Hello,
On 28/09/12 10:00 AM, Jeff Squyres wrote:
> On Sep 28, 2012, at 9:50 AM, Sébastien Boisvert wrote:
>
>> I did not know about shared queues.
>>
>> It does not run out of memory. ;-)
>
> It runs out of *registered* memory, which could be far less than your actual
> RAM. Check this FAQ item in particular:
>
> http://www.open-mpi.org/faq/?category=openfabrics#ib-low-reg-mem
>
I see.
$ cat /sys/module/mlx4_core/parameters/log_num_mtt
0
$ cat /sys/module/mlx4_core/parameters/log_mtts_per_seg
0
$ getconf PAGE_SIZE
4096
With the formula
max_reg_mem = (2^log_num_mtt) * (2^log_mtts_per_seg) * PAGE_SIZE
= (2^0) * (2^0) * 4096
= 1 * 1 * 4096
= 4096 bytes
Whoa ! one page.
That should help.
There are 32 GiB of memory.
So I will ask someone to set log_num_mtt=23 and log_mtts_per_seg=1.

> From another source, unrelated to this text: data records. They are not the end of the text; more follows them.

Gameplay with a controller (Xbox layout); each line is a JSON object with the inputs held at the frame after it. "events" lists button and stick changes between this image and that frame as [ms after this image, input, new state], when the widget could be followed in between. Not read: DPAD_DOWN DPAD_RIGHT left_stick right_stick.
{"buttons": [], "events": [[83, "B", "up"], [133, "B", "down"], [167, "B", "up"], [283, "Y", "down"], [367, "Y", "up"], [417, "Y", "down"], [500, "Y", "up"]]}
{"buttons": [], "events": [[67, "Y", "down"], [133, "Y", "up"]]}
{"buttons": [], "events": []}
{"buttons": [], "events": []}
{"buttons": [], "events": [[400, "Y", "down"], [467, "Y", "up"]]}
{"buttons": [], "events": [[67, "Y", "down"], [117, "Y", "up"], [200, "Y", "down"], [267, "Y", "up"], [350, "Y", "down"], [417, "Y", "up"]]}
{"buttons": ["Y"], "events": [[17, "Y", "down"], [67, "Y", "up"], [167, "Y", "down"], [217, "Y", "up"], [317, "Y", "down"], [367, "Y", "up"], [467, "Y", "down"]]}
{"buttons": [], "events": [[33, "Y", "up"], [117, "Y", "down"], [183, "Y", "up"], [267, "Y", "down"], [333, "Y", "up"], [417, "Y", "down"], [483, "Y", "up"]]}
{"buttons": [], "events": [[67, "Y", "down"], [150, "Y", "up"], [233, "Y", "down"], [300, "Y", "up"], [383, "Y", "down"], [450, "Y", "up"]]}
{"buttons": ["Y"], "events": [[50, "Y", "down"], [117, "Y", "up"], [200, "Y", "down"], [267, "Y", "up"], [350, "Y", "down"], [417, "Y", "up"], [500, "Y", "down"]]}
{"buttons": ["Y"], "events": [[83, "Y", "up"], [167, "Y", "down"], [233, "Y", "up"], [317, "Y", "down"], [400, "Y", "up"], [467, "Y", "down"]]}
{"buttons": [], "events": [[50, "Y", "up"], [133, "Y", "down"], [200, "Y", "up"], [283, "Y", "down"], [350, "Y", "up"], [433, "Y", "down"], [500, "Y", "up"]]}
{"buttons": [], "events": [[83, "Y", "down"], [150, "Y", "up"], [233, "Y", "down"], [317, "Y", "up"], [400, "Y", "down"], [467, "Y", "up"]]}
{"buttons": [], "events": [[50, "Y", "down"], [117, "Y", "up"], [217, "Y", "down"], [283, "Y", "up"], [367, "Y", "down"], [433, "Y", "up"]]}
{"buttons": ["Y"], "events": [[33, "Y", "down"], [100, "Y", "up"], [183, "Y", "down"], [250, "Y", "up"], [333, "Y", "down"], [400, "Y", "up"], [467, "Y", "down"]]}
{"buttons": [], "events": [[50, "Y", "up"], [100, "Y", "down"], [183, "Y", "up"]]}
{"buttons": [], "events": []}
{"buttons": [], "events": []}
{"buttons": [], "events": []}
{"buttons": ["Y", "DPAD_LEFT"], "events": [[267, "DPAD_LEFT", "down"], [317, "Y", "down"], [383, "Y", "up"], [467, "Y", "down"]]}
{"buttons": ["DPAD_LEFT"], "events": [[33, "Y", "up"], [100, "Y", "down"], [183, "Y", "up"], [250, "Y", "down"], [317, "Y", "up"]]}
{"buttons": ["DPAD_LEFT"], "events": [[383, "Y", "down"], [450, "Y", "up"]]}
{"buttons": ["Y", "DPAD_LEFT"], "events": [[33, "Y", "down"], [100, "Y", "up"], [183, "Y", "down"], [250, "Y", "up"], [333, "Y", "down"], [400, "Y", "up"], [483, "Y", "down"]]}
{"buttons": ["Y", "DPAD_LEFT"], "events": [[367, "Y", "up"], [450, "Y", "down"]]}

=> 68719476736 = (2**23)*(2**1)*4096
>> But the latency is not very good.
>>
>> ** Test 1
>>
>> --mca btl_openib_max_send_size 4096 \
>> --mca btl_openib_eager_limit 4096 \
>> --mca btl_openib_rndv_eager_limit 4096 \
>> --mca btl_openib_receive_queues S,4096,2048,1024,32 \
>>
>> I get 1.5 milliseconds.
>>
>> => https://gist.github.com/3799889
>>
>> ** Test 2
>>
>> --mca btl_openib_receive_queues S,65536,256,128,32 \
>>
>> I get around 1.5 milliseconds too.
>>
>> => https://gist.github.com/3799940
>
> Are you saying 1.5us is bad?
1.5 us is very good. But I get 1.5 ms with shared queues (see above).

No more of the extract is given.